C# WebApi 2 Google Drive authentication on server side

I'm developing a web API that uses the google drive API, on my local machine, first run it redirected me to a google page to authenticate and then worked fine. Now I want to publish my code to Azure, and after I've published it the same function fails, because I could authenticate. How do I perform this authentication on the server?

I've followed the .NET QuickStart (https://developers.google.com/drive/api/v3/quickstart/dotnet), here is my code:

using (var stream =
            new FileStream($@"{dir}\client_secret.json", FileMode.Open, FileAccess.Read))
        {
            var cred = GoogleClientSecrets.Load(stream).Secrets;
            Credentials = GoogleWebAuthorizationBroker.AuthorizeAsync(
                cred,
                Scopes,
                "user",
                CancellationToken.None).Result;
        }
        service = new DriveService(new BaseClientService.Initializer()
        {
            HttpClientInitializer = Credentials,
            ApplicationName = ApplicationName,
        });
}

Upvotes: 0

Views: 1661

Answers (1)

Linda Lawton - DaImTo
Linda Lawton - DaImTo

Reputation: 117281

The tutorial you are following is for a .NET console application this is a native application not a web application. GoogleWebAuthorizationBroker is for use with installed applications. It works on localhost because its able to spawn the browser window on your machine. This wont work in a hosted environment because it cant spawn a web browser on the server.

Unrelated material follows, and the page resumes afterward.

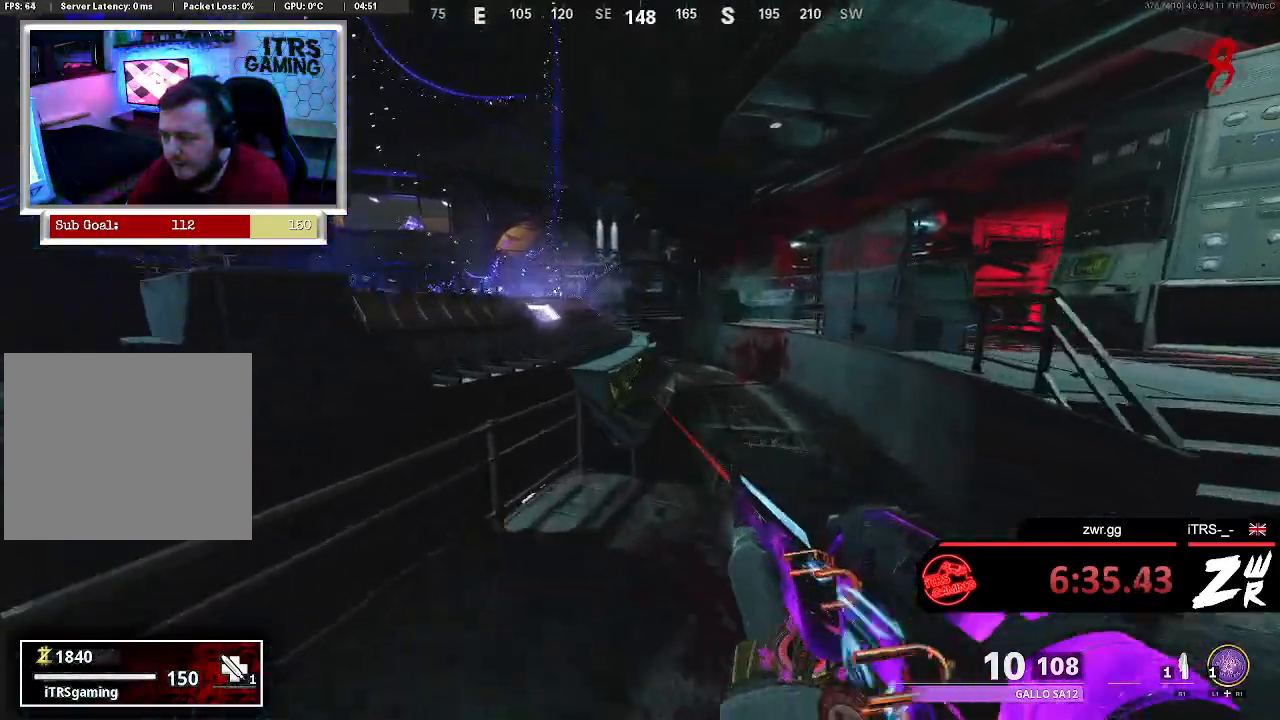
{"buttons": ["CROSS"], "left_stick": "up", "right_stick": "up", "events": [[433, "CROSS", "down"], [500, "right_stick", "up"]]}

You should be following this example Web applications

using System;
using System.Web.Mvc;

using Google.Apis.Auth.OAuth2;
using Google.Apis.Auth.OAuth2.Flows;
using Google.Apis.Auth.OAuth2.Mvc;
using Google.Apis.Drive.v2;
using Google.Apis.Util.Store;

namespace Google.Apis.Sample.MVC4
{
    public class AppFlowMetadata : FlowMetadata
    {
        private static readonly IAuthorizationCodeFlow flow =
            new GoogleAuthorizationCodeFlow(new GoogleAuthorizationCodeFlow.Initializer
                {
                    ClientSecrets = new ClientSecrets
                    {
                        ClientId = "PUT_CLIENT_ID_HERE",
                        ClientSecret = "PUT_CLIENT_SECRET_HERE"
                    },
                    Scopes = new[] { DriveService.Scope.Drive },
                    DataStore = new FileDataStore("Drive.Api.Auth.Store")
                });

        public override string GetUserId(Controller controller)
        {
            // In this sample we use the session to store the user identifiers.
            // That's not the best practice, because you should have a logic to identify
            // a user. You might want to use "OpenID Connect".
            // You can read more about the protocol in the following link:
            // https://developers.google.com/accounts/docs/OAuth2Login.
            var user = controller.Session["user"];
            if (user == null)
            {
                user = Guid.NewGuid();
                controller.Session["user"] = user;
            }
            return user.ToString();

        }

        public override IAuthorizationCodeFlow Flow
        {
            get { return flow; }
        }
    }
}

Note about azure you may have to change the location where filedatastore stores the credentials it depends upon where you have write access to. That can be done by supplying a path to the folder you want to store it in.